Baca Juga : Biaya Kuliah UNESA

Lebih jauh menyikapi pengakuan Tifatul, Fahri mengilustrasikan bagaimana wewenang Majelis Syuro PKS. Ia menyentuh permasalahan feodalisme yang menyatu dengan kekuasaan.

“Jadi contohnya Ketua Majelis Syuro dalam kepemimpinannya, partai pecah, demikian. Ia dapat mempersalahkan orang lain jika partai ini pecah. Walau sebenarnya ia yang mimpin,” ucapnya.

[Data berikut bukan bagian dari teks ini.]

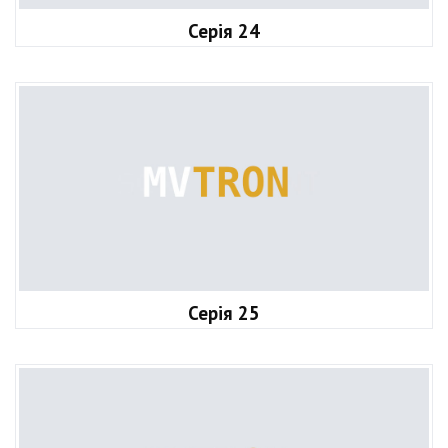
Серія 24
Серія 25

“Nah ini yang sebetulnya budaya kepemimpinan yang tidak bertanggungjawab serta memang sulit, sebab feodalisme itu menyatu dengan kekuasaan hingga tidak ada revisi pada pimpinan. Apa yang disebutkan pimpinan seakan benar, walau sebenarnya ini semua ialah buah dari kekeliruan pimpinan,” tambah Fahri.

Bekas Wakil Ketua DPR RI memandang, di PKS tidak berlaku prinsip introspeksi. Fahri menyebutkan PKS berlaku pimpinan tidak mungkin salah.

Baca Juga : Universitas Negeri Surabaya

“Jadi jika orang pecah, pertanyaannya itu dibawah kepemimpinan siapa? Semestinya kan mempersalahkan diri serta mengundurkan diri. Tetapi di PKS itu tidak ada nalar seperti ini. Yang ada ialah pemimpin tidak mungkin salah. Nah itu yang memilukan sampai kapan juga,” tuturnya.

Dikabarkan awalnya, Tifatul tidak mempermasalahkan berdirinya Partai Gelora yang di pimpin Anis Matta serta Fahri Hamzah. Tetapi, Tifatul minta supaya PKS tidak diacak-acak.

“Buat saya jika mereka bikin partai baru ya monggo. Tetapi jangan ngacak-ngacak di sini,” tutur Tifatul di antara Rakornas PKS di Hotel Bidakara, Pancoran, Jakarta Selatan, Kamis (14/11).